At the beginning of August, in the garden of a house in central Portugal, Portuguese and Spanish paleontologists excavated the fossilized bones of a dinosaur that could be the largest sauropod ever discovered in Europe.
“It is one of the largest known examples in Europe or even all over the world,” paleontologist Elizabeth Malavia of the Dom Luiz Institute at the University of Lisbon’s Faculty of Sciences told AFP.
She said that among all the vertebrae and ribs collected that date back to the Jurassic period about 150 million years ago, the researchers found the remains of a rib about three meters long.
The first discovery of these fossils dates back to 2017, when a resident of the Pombal region excavated the ground with an excavator to build an extension on his property.
In early August, a team of researchers discovered the remains of the dinosaur to conduct in-depth studies of these fossils. New excavations could be carried out in the coming months at their discovery site as well as in the surrounding area.
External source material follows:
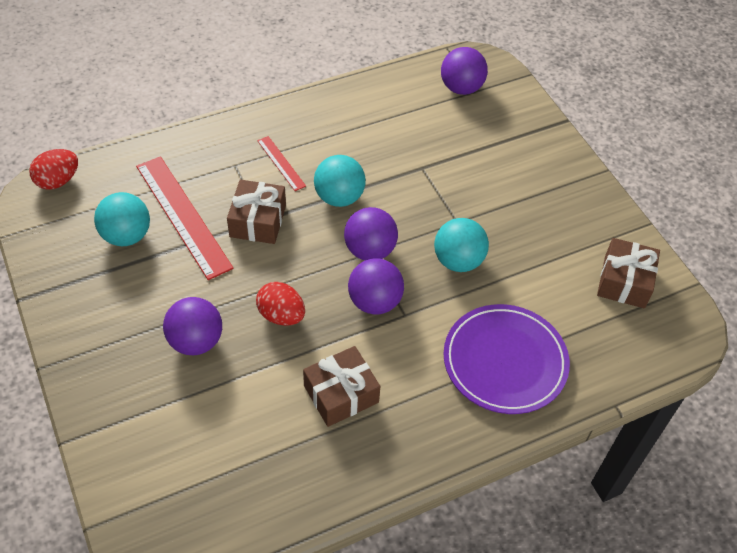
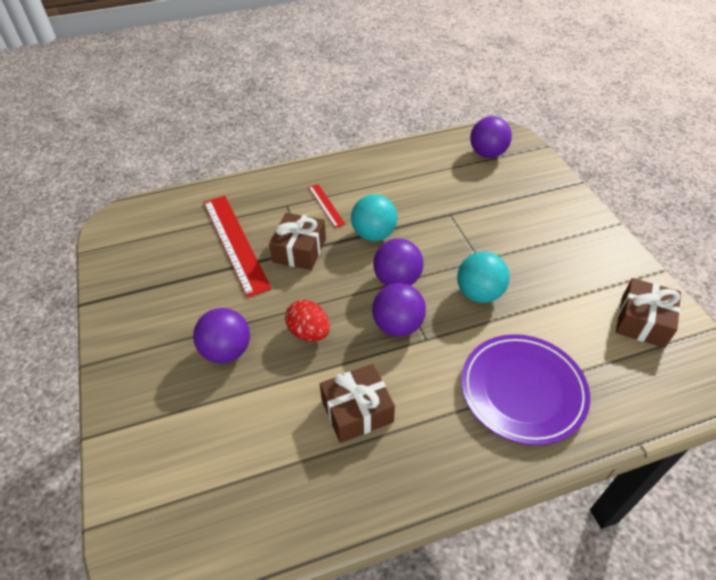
camera: 10 degrees right, 5 degrees down
(58, 181) = (137, 211): red egg -> none
(127, 236) = (184, 257): turquoise ball -> none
Sauropods are herbivorous and four-legged dinosaurs, recognizable by their long neck and long tail, which can reach 12 meters in height and 25 meters in length. They are among the largest animals that ever lived on earth.
The fossils discovered near Pombal must belong to an animal of the brachiosaur family that lived during the upper Jurassic period.
Elizabeth Malavia noted that the fact that these skeletal parts were found together, in the “original” position they were in when the dinosaur was alive, is “relatively rare.”